The council, sitting as the Finance Committee, had no specific questions for Kim, but had plenty for specific departments, even as several council members lamented the lack of what they saw as big picture planning. Council members said they want to see outcomes when public money is spent, not just outputs.
“We’re getting to what appears to be a very unsustainable model,” said Hilo Councilwoman Sue Lee Loy. “We need to start shifting to a better model.”
Kohala Councilman Tim Richards said the budget is 25% more than the budget when he took office less than three years ago. He said the main problem is the “silo that we lock ourselves into.”
“We’re looking at ways to be more efficient. I don’t know how were going to get there under this current budget processes,” Richards said. “What I’m looking for is a way to have better conversations and create those efficiencies we keep talking about, but we’re not having those conversations.”
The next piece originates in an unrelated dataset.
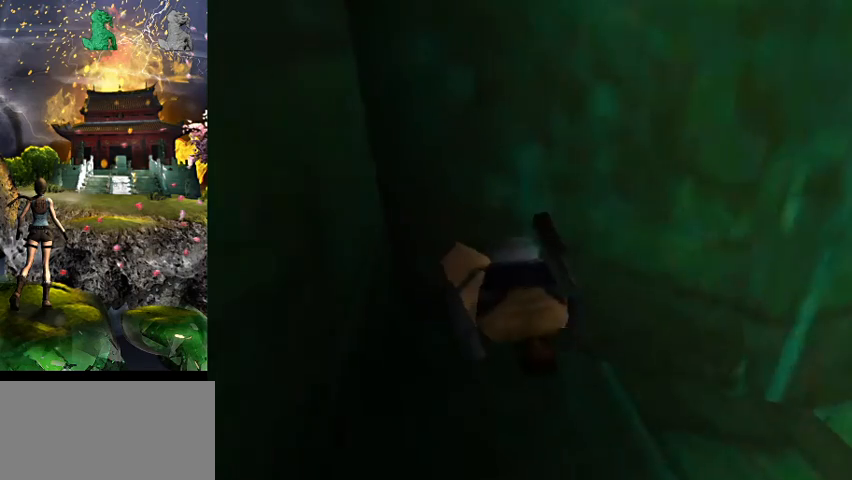
{"keys": ["sl"], "events": []}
Richards, along with Lee Loy, Puna Councilwoman Ashley Kierkiewicz and Kona Councilwoman Rebecca Villegas, are members of an ad hoc committee researching the budget in behind-the-scenes meetings. Any recommendations they make will come before the full council and be available to the public.
Finance Director Deanna Sako said some of the ideas council members brought up Tuesday are difficult to implement. Attempting to incentivize businesses into participating with the county in public-private partnerships could jeopardize bond funding, she said.
“We have to be cautious because it’s public funding,” Sako said. “We do have attorneys working on these types of things.”
Council suggestions for employees to share duties across departmental lines to increase coordination and make the government more efficient also drew doubt from Sako.
“We’ve tried in the past; some of those get held up by union issues,” Sako said, adding, “I think in this administration, department heads do work more closely than other times.”